- [Exercise aim] Below are the records; copy exactly the stretch from the line containing "A105 A199 |" through the line containing "C306 C399 |", both ends included, and nothing else.

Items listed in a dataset
=== Section Start ===

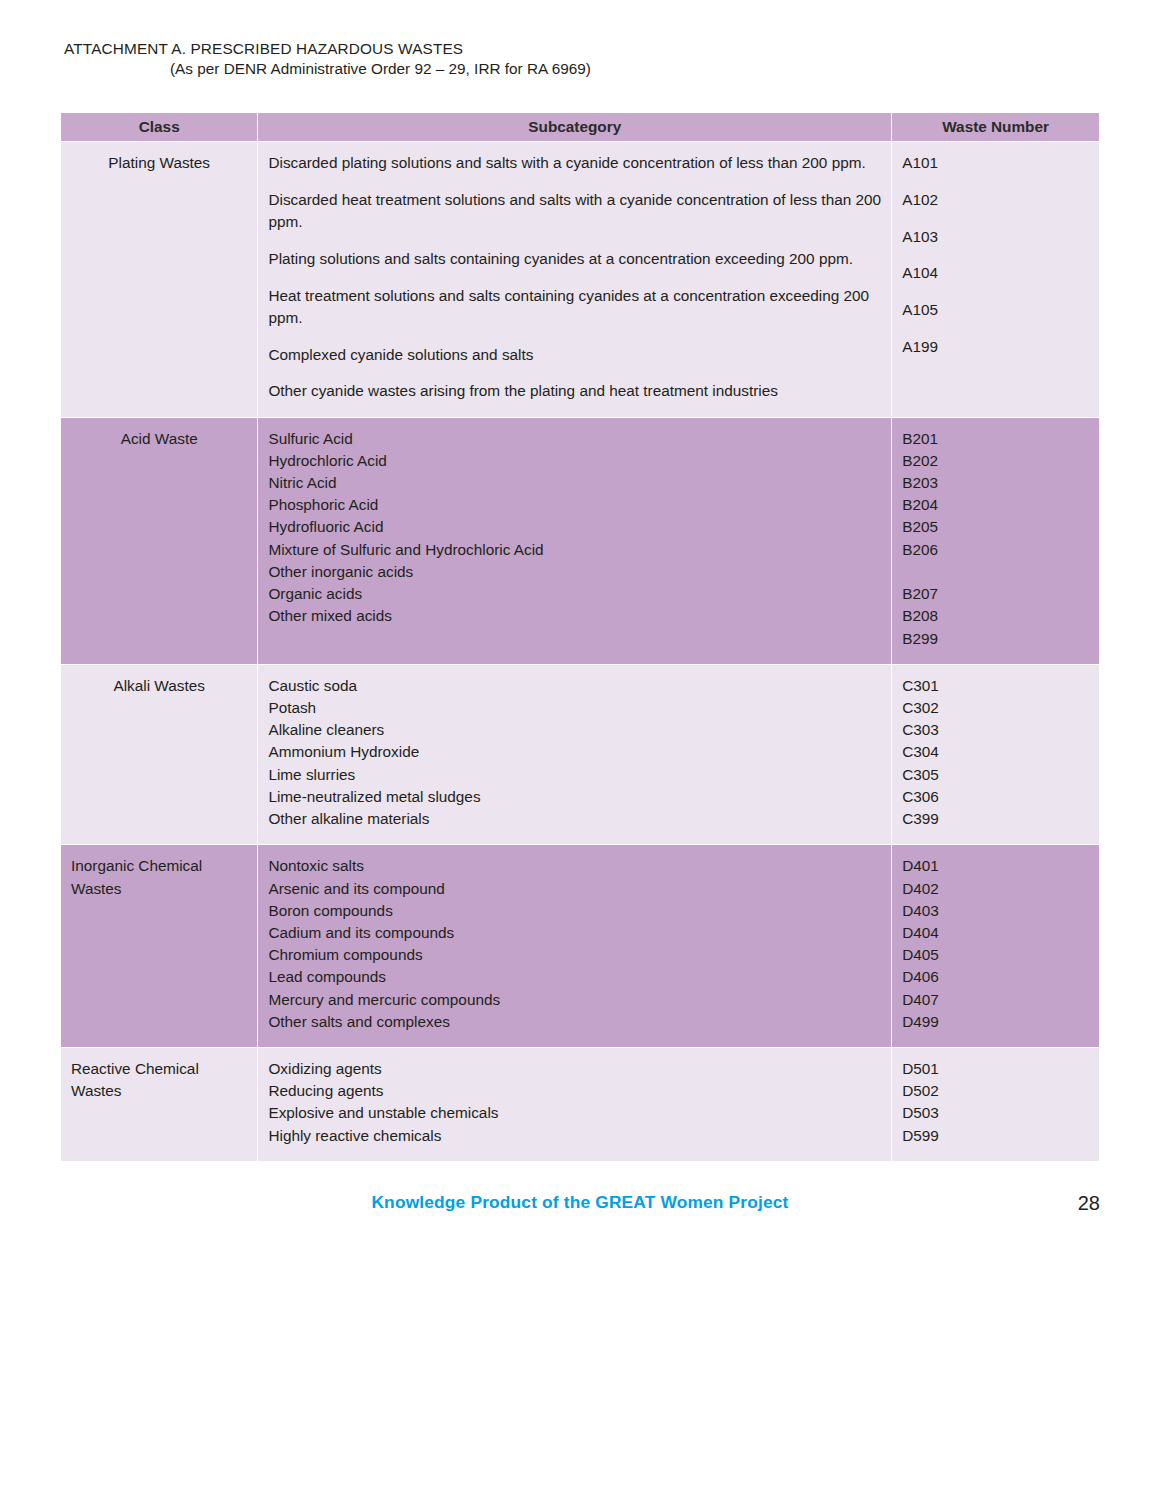ATTACHMENT A. PRESCRIBED HAZARDOUS WASTES
(As per DENR Administrative Order 92 – 29, IRR for RA 6969)
| Class | Subcategory | Waste Number |
| --- | --- | --- |
| Plating Wastes | Discarded plating solutions and salts with a cyanide concentration of less than 200 ppm. Discarded heat treatment solutions and salts with a cyanide concentration of less than 200 ppm. Plating solutions and salts containing cyanides at a concentration exceeding 200 ppm. Heat treatment solutions and salts containing cyanides at a concentration exceeding 200 ppm. Complexed cyanide solutions and salts Other cyanide wastes arising from the plating and heat treatment industries | A101 A102 A103 A104 A105 A199 |
| Acid Waste | Sulfuric Acid Hydrochloric Acid Nitric Acid Phosphoric Acid Hydrofluoric Acid Mixture of Sulfuric and Hydrochloric Acid Other inorganic acids Organic acids Other mixed acids | B201 B202 B203 B204 B205 B206 B207 B208 B299 |
| Alkali Wastes | Caustic soda Potash Alkaline cleaners Ammonium Hydroxide Lime slurries Lime-neutralized metal sludges Other alkaline materials | C301 C302 C303 C304 C305 C306 C399 |
| Inorganic Chemical Wastes | Nontoxic salts Arsenic and its compound Boron compounds Cadium and its compounds Chromium compounds Lead compounds Mercury and mercuric compounds Other salts and complexes | D401 D402 D403 D404 D405 D406 D407 D499 |
| Reactive Chemical Wastes | Oxidizing agents Reducing agents Explosive and unstable chemicals Highly reactive chemicals | D501 D502 D503 D599 |
Knowledge Product of the GREAT Women Project 28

=== Section End ===

- [Result]
| Plating Wastes | Discarded plating solutions and salts with a cyanide concentration of less than 200 ppm. Discarded heat treatment solutions and salts with a cyanide concentration of less than 200 ppm. Plating solutions and salts containing cyanides at a concentration exceeding 200 ppm. Heat treatment solutions and salts containing cyanides at a concentration exceeding 200 ppm. Complexed cyanide solutions and salts Other cyanide wastes arising from the plating and heat treatment industries | A101 A102 A103 A104 A105 A199 |
| Acid Waste | Sulfuric Acid Hydrochloric Acid Nitric Acid Phosphoric Acid Hydrofluoric Acid Mixture of Sulfuric and Hydrochloric Acid Other inorganic acids Organic acids Other mixed acids | B201 B202 B203 B204 B205 B206 B207 B208 B299 |
| Alkali Wastes | Caustic soda Potash Alkaline cleaners Ammonium Hydroxide Lime slurries Lime-neutralized metal sludges Other alkaline materials | C301 C302 C303 C304 C305 C306 C399 |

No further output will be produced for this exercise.